SPAIN - Spain's congress has approved the government's proposed pension reform, which will now be discussed in the senate before its possible introduction in 2012. 

After several months of debate since the bill's introduction in January, the pensions reform was approved yesterday by the Spain's Chamber of Deputies.  

Measures adopted included pushing back the legal retirement age to 67 years instead of the current 65 years.

One of the main amendments also includes the calculation for pension benefits of all paid training done by Spanish workers over a period of two years.

The news follow the agreement made last week by the Congress Working Committee to introduce new conditions to soften the pension reform plan.

The agreement also included the revision of the legal retirement age for workers with disabilities. People with a total impairment of more than 45% will be allowed to take their retirement at 56, instead of the current 58.

The law on pensions will now be discussed at the senate.
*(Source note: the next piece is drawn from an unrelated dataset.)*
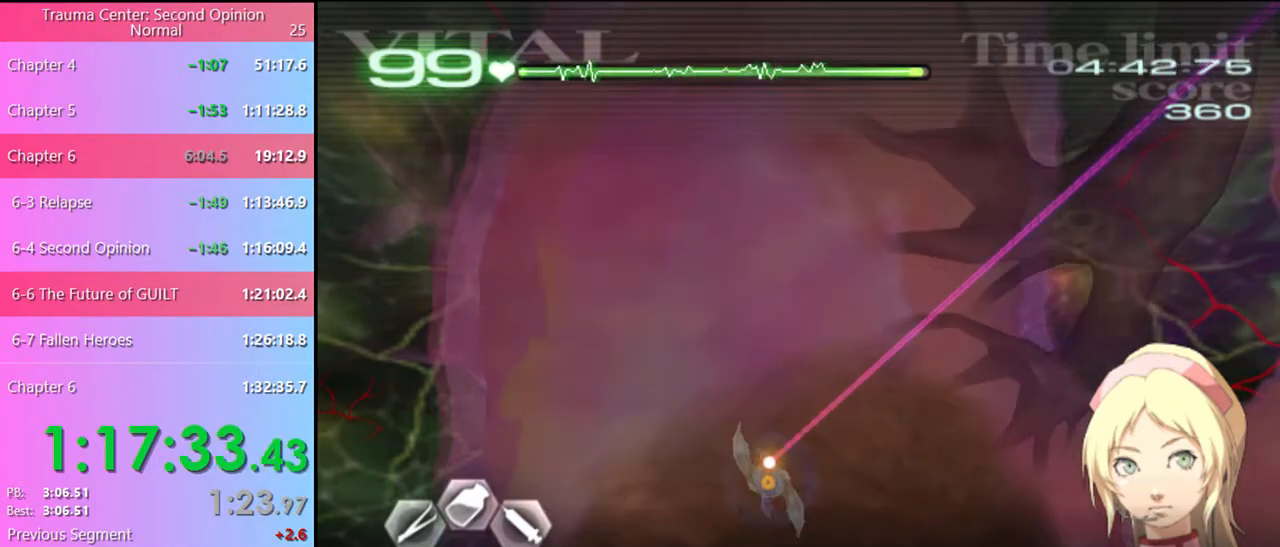
{"keys": [], "mouse": ["left"], "events": []}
If the measures are adopted, the law will be introduced as soon as 2012.

In a statement published last week, the International Monetary Fund (IMF) welcomed Spain's efforts to face its economic problems but said the country would need to implement stronger reforms in the labour market and the pension system to rebalance its economy.

"Financial conditions could deteriorate further, reflecting rising concerns about sovereign risks in the euro area," the IMF said.

"This could put additional pressure on sovereign and bank funding costs for Spain, which in turn could feed back to the real economy."